We’re always hearing about a new food item that’s great for us. Drink more wheatgrass, add acai to your bowl, sip some bone broth.
But what do nutritionists think about trends like bone broth?
Jason Ewoldt, a dietitian at the Mayo Clinic Healthy Living Program in Rochester, Minn., said patients often ask him about something new they’ve read about.
People often think, he said, “if a little bit’s good, maybe a lot is better.”
But far from assuming what’s best is tripling your bone broth intake after reading about its benefits, he said, “that’s not necessarily the case.”
He said some people consider bone broth a magic elixir, crediting it with improving joint function and gut health.
But, as perhaps with anything advertised as a brand-new fix, he said you can’t simply add bone broth and expect good health.
“We see something, and right away, we’re looking for that silver bullet,” he said.
Now, that doesn’t mean something like bone broth has no place in a healthy diet.
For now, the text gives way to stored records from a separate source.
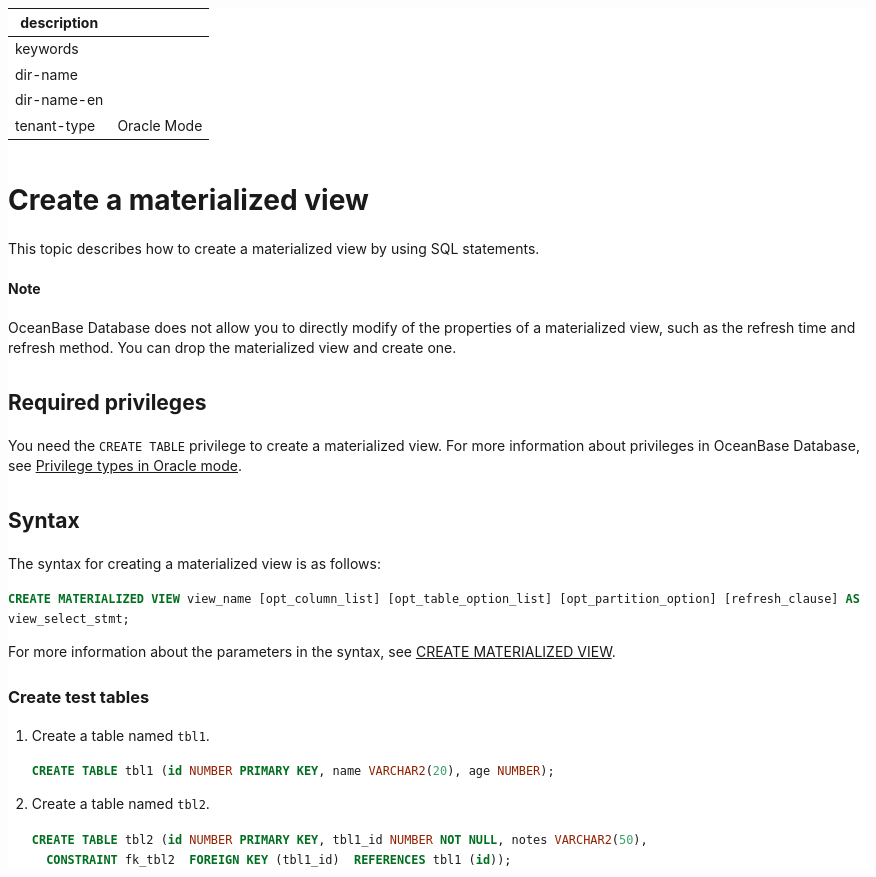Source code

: | description |  |
|---|---|
| keywords |  |
| dir-name |  |
| dir-name-en |  |
| tenant-type | Oracle Mode |

# Create a materialized view

This topic describes how to create a materialized view by using SQL statements. 

<main id="notice" type='explain'>
  <h4>Note</h4>
  <p>OceanBase Database does not allow you to directly modify of the properties of a materialized view, such as the refresh time and refresh method. You can drop the materialized view and create one. </p>
</main>

## Required privileges

You need the `CREATE TABLE` privilege to create a materialized view. For more information about privileges in OceanBase Database, see [Privilege types in Oracle mode](../../../../../../600.manage/500.security-and-permissions/300.access-control/200.user-and-permission/300.permission-of-oracle-mode/000.permission-classification-of-oracle-mode.md). 

## Syntax

The syntax for creating a materialized view is as follows:

```sql
CREATE MATERIALIZED VIEW view_name [opt_column_list] [opt_table_option_list] [opt_partition_option] [refresh_clause] AS view_select_stmt; 
```

For more information about the parameters in the syntax, see [CREATE MATERIALIZED VIEW](../../../../../500.sql-reference/100.sql-syntax/300.common-tenant-of-oracle-mode/900.sql-statement-of-oracle-mode/100.ddl-of-oracle-mode/1750.create-materialized-views-of-oracle-mode-in-sql.md). 

### Create test tables

1. Create a table named `tbl1`. 

   ```sql
   CREATE TABLE tbl1 (id NUMBER PRIMARY KEY, name VARCHAR2(20), age NUMBER);
   ```

2. Create a table named `tbl2`. 

   ```sql
   CREATE TABLE tbl2 (id NUMBER PRIMARY KEY, tbl1_id NUMBER NOT NULL, notes VARCHAR2(50),
     CONSTRAINT fk_tbl2  FOREIGN KEY (tbl1_id)  REFERENCES tbl1 (id));
   ```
But instead of pouring it into your thermos, dig into why it might be good.
Bone broth, he said, boasts an array of vitamins, minerals and amino acids.
But we can get the same from other foods too.
You can get vitamins and minerals, Ewoldt pointed out, from leafy grains, and amino acids from eating poultry.
“When you’re actually looking at something like that, it comes back down to earth,” he said. “It’s nothing spectacular. It can be a nice addition.”
And as nutritionists would be quick to note, instead of pointing to a quick fix, these conversations always steer back to the real solution — a balanced diet.